A member can only vote once.....

At this stage the tally is 

USN: Nimitz (2), Scott, Mitscher, Turner, Spruance, Lee
IJN: Tanaka, Ozawa(2) Yamaguchi , Tsukuhara
RN Cunningham (2), Horton (2), Somerville, Vian, Ramsay, Fraser
KM Donitz (2), Raeder, Marschall


----------



## Readie (Dec 2, 2012)

I would suggest: 

One of the most important fronts of the war, success in the Atlantic was critical for the Allied cause. Citing its importance, Prime Minister Winston Churchill later stated: "The Battle of the Atlantic was the dominating factor all through the war. Never for one moment could we forget that everything happening elsewhere, on land, at sea or in the air depended ultimately on its outcome..."

Admiral Sir Percy Noble, RN
Admiral Sir Max Horton, RN

On his return to Britain, Admiral Noble was appointed Commander-in-Chief, Western Approaches Admiral Noble commanded Western Approaches from his headquarters at Derby House, Liverpool, during a period stretching from early 1941 to November 1942. His work in reorganising escort groups, and revamping escort training methods are widely regarded as having been crucial foundational elements of the eventual success of the Allied navies in the Atlantic theatre. Noble was remembered by those who worked with him at Derby House as an easygoing commander, and an easy person to work with. Always conciliatory, Noble was an expert at building consensus around his chosen courses of action. Noble was, although not forced, certainly pushed out of Western Approaches to make room for Admiral Max Horton, whose combative personality and experience in the submarine service made him the ideal candidate in the eyes of some to take the war to the U-boats.

Cheers
John


----------



## oldcrowcv63 (Dec 2, 2012)

Readie said:


> I would suggest:
> 
> One of the most important fronts of the war, success in the Atlantic was critical for the Allied cause. Citing its importance, Prime Minister Winston Churchill later stated: "The Battle of the Atlantic was the dominating factor all through the war. Never for one moment could we forget that everything happening elsewhere, on land, at sea or in the air depended ultimately on its outcome..."
> 
> ...



John, 

Do you mean that Horton (who I know little about except what has been written here) was combative in the sense of confrontational with colleagues and subordinates or with the Kriegsmarine? Or both?


----------



## parsifal (Dec 2, 2012)

Hi John

To maximize your voting effect, I will interpret your answer as Horton being your primary vote, and Noble as your "number 2". if I do that, both guys would get a vote from you. If I take Noble as your primary vote, I cannot add a vote for Horton, since I have already used his "honourable mention" vote.

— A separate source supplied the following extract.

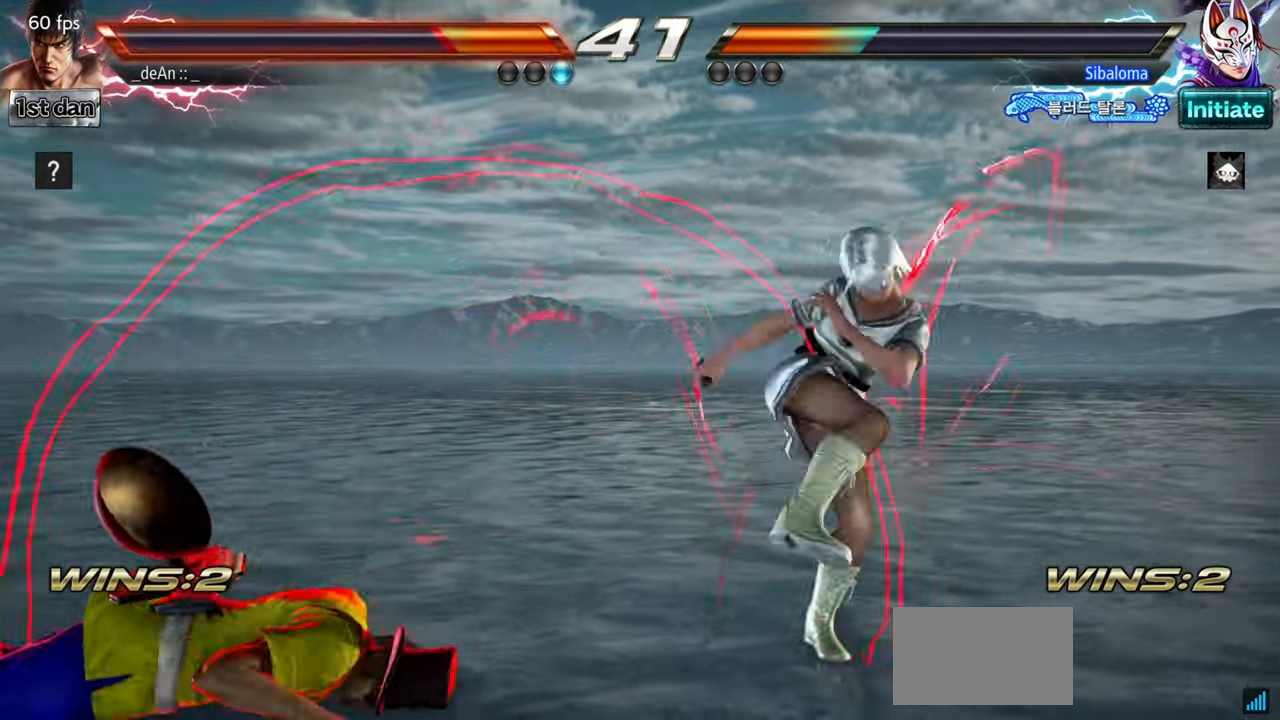
{"buttons": [], "left_stick": "center", "events": [[367, "left_stick", "center"], [434, "left_stick", "right"], [501, "left_stick", "center"]]}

Let me know if you have any objection to the way I interpreted your submission.

On the assumption you accept what I have done, the votiung tally changes to the following

USN: Nimitz (2), Scott, Mitscher, Turner, Spruance, Lee
IJN: Tanaka, Ozawa(2) Yamaguchi , Tsukuhara
RN Cunningham (2), Horton (3), Somerville, Vian, Ramsay, Fraser, Noble
KM Donitz (2), Raeder, Marschall 

On that basis, Horton is the admiral currently in the lead


----------



## Readie (Dec 3, 2012)

oldcrowcv63 said:


> John,
> 
> Do you mean that Horton (who I know little about except what has been written here) was combative in the sense of confrontational with colleagues and subordinates or with the Kriegsmarine? Or both?



Mal,

Having been promoted to full Admiral on 9 January 1941, Horton was appointed Commander-in-Chief, Western Approaches Command on 17 November 1942. Here he instituted a series of tactical changes in the way the escort ships were to be used. In addition to the existing escort group system, in which groups of ships were assigned to defend the perimeter of convoy boxes, Horton instituted a system of support groups, who would also travel with the convoys, but have much more freedom in terms of pursuing submarines to the death, even if such action necessitated leaving the convoy for longer periods of time than were considered acceptable for escort groups. Horton's support groups proved to be decisive in the crucial spring of 1943, taking the battle to the U-boats and crushing the morale of the U-boat arm with persistent and successful counterattacks. Horton is widely credited, along with his predecessor, Admiral Sir Percy Noble, as being one of the most crucial figures in the Allied victory in the Atlantic. In August 1945, Max Horton, at his own request, was placed on the retired list in order to facilitate the promotion of younger officers. He was made a Knight Grand Cross of the Order of the Bath.

Combative in the sense 'if they want a fight I'll fight harder' sense.
His role is often over looked I feel as is the whole NA battle.
Regards
John


----------



## Readie (Dec 3, 2012)

parsifal said:


> Hi John
> 
> To maximize your voting effect, I will interpret your answer as Horton being your primary vote, and Noble as your "number 2". if I do that, both guys would get a vote from you. If I take Noble as your primary vote, I cannot add a vote for Horton, since I have already used his "honourable mention" vote.
> 
> ...




Horton first. Noble second please Glen.

If Horton wins your poll that would be a good reflection on his work.

Cheers

John


----------



## parsifal (Dec 3, 2012)

The guys running the convoys probably did more to win the war than any other soldiers. without them, nothing else was possible.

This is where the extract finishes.